__EXERCISE PROMPT__. Copy the material word for word from the line with "Greenpeace, USA" up to and including the line with "Reading left to right, extract", leaving the pictures out.

DATA Block Start

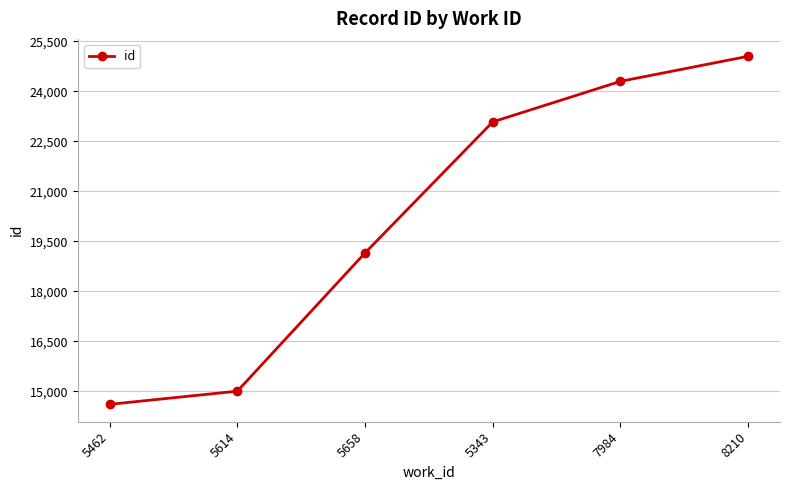

Reading left to right, list all the values displayed in this chart.

14609	15004	19154	23086	24303	25055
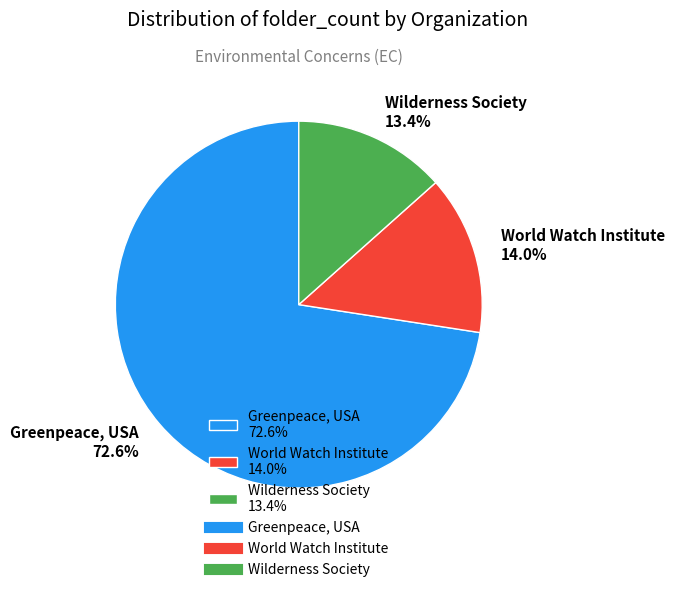

What is the majority slice?

Greenpeace, USA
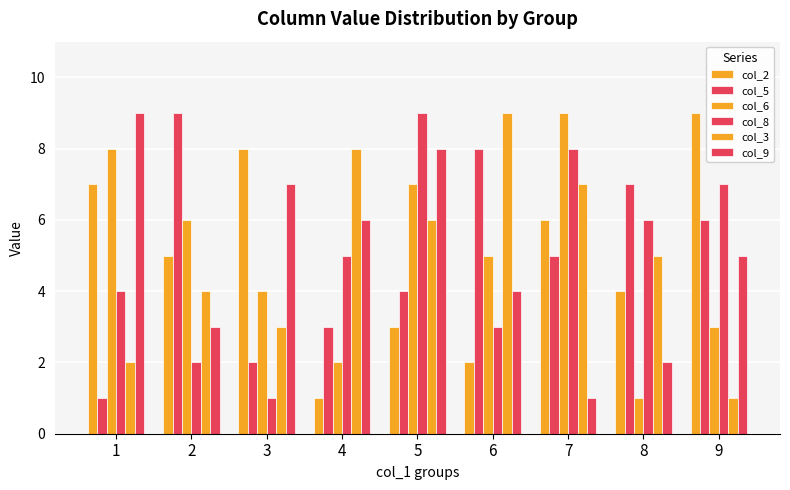

Is it true that col_2 equals 5 at 2?

True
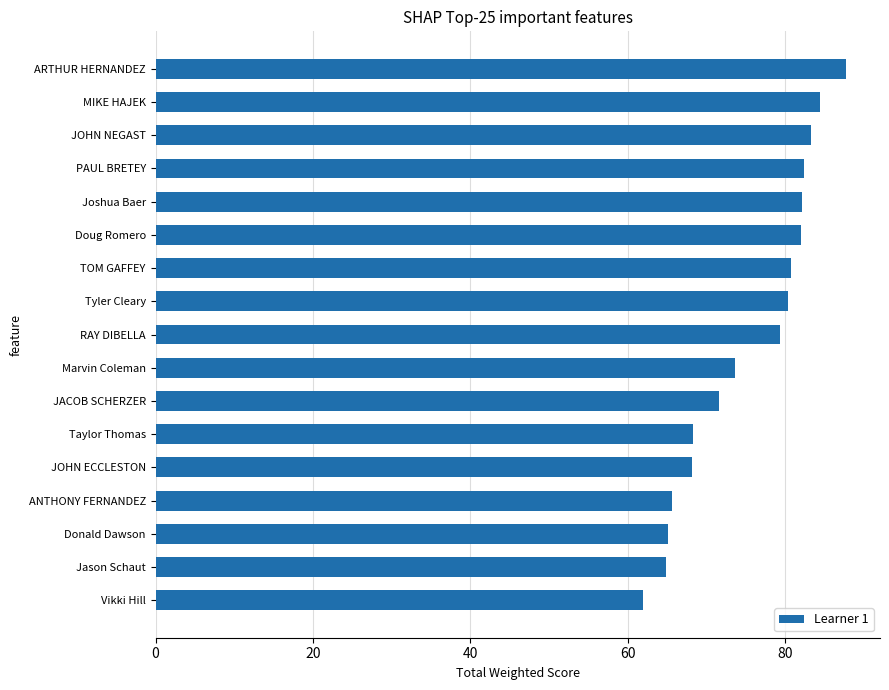

What is the smallest value displayed?

61.9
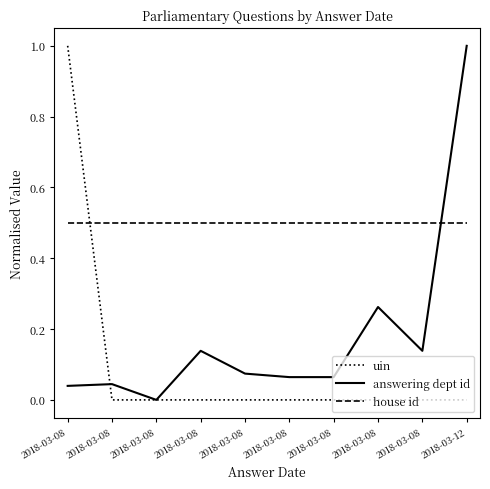

Reading left to right, extract all data points from this chart.

uin: 2018-03-08=1.0	2018-03-08=0.0	2018-03-08=0.0	2018-03-08=0.0	2018-03-08=0.0	2018-03-08=0.0	2018-03-08=0.0	2018-03-08=0.0	2018-03-08=0.0	2018-03-12=0.0
answering dept id: 2018-03-08=0.0	2018-03-08=0.0	2018-03-08=0.0	2018-03-08=0.1	2018-03-08=0.1	2018-03-08=0.1	2018-03-08=0.1	2018-03-08=0.3	2018-03-08=0.1	2018-03-12=1.0
house id: 2018-03-08=0.5	2018-03-08=0.5	2018-03-08=0.5	2018-03-08=0.5	2018-03-08=0.5	2018-03-08=0.5	2018-03-08=0.5	2018-03-08=0.5	2018-03-08=0.5	2018-03-12=0.5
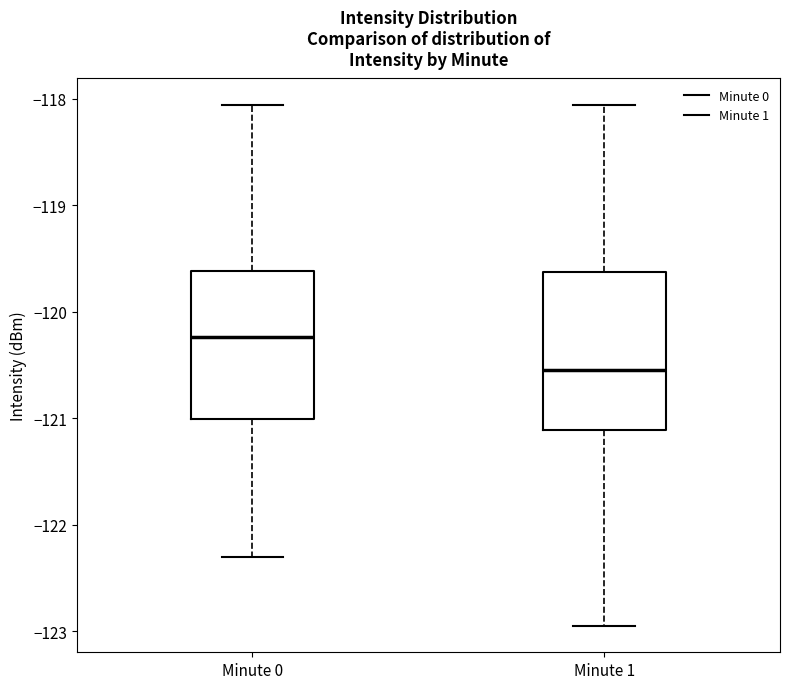

Reading left to right, read every box against the y-axis: the position of its median line, the range the box covers, and the ends of its whiskers. The values are not printed on the chart, so give them approximately, as read against the axis.

Minute 0: median -120.2, box -121.0 to -119.6, whiskers -122.3 to -118.1
Minute 1: median -120.5, box -121.1 to -119.6, whiskers -123.0 to -118.1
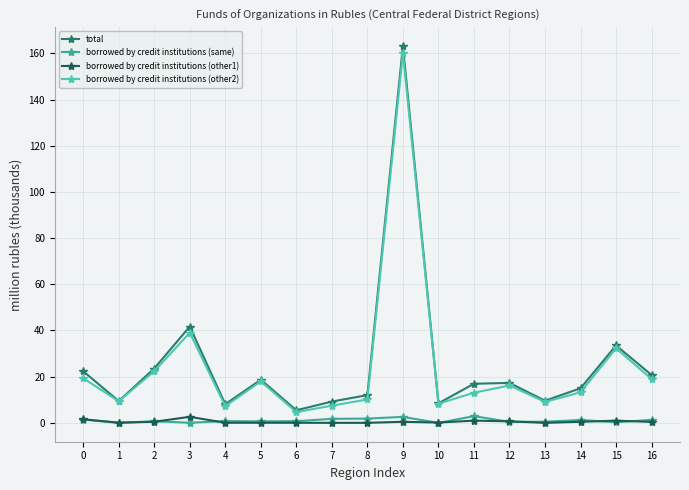

What is the value of the borrowed by credit institutions (other1) point at the 2nd from the left?

0.1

DATA Block End

__FINISHED EXERCISE__.
Greenpeace, USA

Is it true that col_2 equals 5 at 2?

True

What is the smallest value displayed?

61.9

Reading left to right, extract all data points from this chart.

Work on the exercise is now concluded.